WHAT THE TASK ASKS:
Write out only the tail of the records, beginning at the line containing "veto dei Costruttori." and including the last line, exactly as written.

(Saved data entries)
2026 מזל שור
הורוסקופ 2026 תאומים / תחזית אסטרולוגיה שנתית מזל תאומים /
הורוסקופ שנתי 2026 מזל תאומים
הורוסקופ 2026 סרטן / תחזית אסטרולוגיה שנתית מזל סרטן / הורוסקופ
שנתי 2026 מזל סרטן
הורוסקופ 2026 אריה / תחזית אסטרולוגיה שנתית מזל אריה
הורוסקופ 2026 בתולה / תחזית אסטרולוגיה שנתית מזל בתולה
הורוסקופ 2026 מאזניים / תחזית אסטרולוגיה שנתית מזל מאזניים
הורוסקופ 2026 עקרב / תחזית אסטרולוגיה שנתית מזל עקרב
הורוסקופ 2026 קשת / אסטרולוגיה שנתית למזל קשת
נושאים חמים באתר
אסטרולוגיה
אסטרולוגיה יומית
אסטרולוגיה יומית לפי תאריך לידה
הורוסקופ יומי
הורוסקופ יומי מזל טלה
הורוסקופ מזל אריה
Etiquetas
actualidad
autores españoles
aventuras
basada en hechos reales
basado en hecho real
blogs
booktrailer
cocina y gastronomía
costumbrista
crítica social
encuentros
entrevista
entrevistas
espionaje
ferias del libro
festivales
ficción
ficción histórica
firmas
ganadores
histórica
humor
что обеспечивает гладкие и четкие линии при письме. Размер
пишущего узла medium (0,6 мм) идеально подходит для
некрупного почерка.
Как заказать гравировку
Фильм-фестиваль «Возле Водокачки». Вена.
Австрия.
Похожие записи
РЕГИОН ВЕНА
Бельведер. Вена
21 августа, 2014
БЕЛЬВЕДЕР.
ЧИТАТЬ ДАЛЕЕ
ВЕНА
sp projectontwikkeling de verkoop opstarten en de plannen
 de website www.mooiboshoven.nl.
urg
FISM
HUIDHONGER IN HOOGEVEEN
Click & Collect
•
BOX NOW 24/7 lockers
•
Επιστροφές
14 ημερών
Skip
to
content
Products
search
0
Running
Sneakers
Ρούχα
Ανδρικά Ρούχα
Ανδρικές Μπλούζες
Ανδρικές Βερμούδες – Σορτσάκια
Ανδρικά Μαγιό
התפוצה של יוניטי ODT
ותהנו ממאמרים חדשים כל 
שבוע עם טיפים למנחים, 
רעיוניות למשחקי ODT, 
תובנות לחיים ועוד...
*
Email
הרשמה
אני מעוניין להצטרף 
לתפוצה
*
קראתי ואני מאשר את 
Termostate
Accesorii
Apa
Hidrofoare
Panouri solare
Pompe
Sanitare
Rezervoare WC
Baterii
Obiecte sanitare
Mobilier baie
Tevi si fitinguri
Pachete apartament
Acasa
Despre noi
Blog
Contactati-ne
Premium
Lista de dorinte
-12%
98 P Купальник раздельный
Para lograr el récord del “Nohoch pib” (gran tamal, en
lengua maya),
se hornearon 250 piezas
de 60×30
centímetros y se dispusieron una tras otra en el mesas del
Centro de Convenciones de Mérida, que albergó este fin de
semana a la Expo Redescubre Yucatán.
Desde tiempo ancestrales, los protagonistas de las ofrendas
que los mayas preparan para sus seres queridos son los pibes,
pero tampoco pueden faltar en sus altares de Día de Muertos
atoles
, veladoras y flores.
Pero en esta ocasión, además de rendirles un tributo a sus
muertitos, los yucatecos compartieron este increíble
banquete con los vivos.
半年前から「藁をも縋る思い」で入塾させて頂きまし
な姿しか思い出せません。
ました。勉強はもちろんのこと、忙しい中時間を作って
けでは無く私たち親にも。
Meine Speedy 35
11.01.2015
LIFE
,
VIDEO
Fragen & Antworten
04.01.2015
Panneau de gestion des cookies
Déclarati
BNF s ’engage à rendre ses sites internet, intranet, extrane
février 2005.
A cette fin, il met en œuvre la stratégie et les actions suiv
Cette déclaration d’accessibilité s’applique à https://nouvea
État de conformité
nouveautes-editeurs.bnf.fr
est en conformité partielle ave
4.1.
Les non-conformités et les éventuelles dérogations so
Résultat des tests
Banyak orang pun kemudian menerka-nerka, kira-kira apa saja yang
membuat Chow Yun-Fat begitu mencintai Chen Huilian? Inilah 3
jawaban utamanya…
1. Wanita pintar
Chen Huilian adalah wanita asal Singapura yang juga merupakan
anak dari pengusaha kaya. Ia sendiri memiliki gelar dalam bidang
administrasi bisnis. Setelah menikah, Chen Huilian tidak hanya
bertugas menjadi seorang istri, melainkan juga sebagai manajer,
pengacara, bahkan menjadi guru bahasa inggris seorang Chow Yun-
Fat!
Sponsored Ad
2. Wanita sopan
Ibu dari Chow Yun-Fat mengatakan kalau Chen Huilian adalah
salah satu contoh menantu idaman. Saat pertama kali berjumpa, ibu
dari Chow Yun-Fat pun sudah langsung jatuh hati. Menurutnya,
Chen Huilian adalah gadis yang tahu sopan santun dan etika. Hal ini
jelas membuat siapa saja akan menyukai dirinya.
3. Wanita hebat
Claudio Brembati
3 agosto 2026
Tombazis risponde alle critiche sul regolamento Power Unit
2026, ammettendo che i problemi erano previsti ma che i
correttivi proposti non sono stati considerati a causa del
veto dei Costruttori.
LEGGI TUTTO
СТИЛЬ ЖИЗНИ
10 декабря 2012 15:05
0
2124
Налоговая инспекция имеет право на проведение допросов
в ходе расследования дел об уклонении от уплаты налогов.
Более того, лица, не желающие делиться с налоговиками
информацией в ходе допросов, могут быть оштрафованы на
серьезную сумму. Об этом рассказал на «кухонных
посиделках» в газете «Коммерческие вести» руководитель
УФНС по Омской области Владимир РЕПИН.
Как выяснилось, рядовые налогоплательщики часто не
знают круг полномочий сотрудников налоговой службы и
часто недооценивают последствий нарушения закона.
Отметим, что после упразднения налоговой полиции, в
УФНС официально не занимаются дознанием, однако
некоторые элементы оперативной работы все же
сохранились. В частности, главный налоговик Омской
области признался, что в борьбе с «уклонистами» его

FINISHED TASK:
veto dei Costruttori.
LEGGI TUTTO
СТИЛЬ ЖИЗНИ
10 декабря 2012 15:05
0
2124
Налоговая инспекция имеет право на проведение допросов
в ходе расследования дел об уклонении от уплаты налогов.
Более того, лица, не желающие делиться с налоговиками
информацией в ходе допросов, могут быть оштрафованы на
серьезную сумму. Об этом рассказал на «кухонных
посиделках» в газете «Коммерческие вести» руководитель
УФНС по Омской области Владимир РЕПИН.
Как выяснилось, рядовые налогоплательщики часто не
знают круг полномочий сотрудников налоговой службы и
часто недооценивают последствий нарушения закона.
Отметим, что после упразднения налоговой полиции, в
УФНС официально не занимаются дознанием, однако
некоторые элементы оперативной работы все же
сохранились. В частности, главный налоговик Омской
области признался, что в борьбе с «уклонистами» его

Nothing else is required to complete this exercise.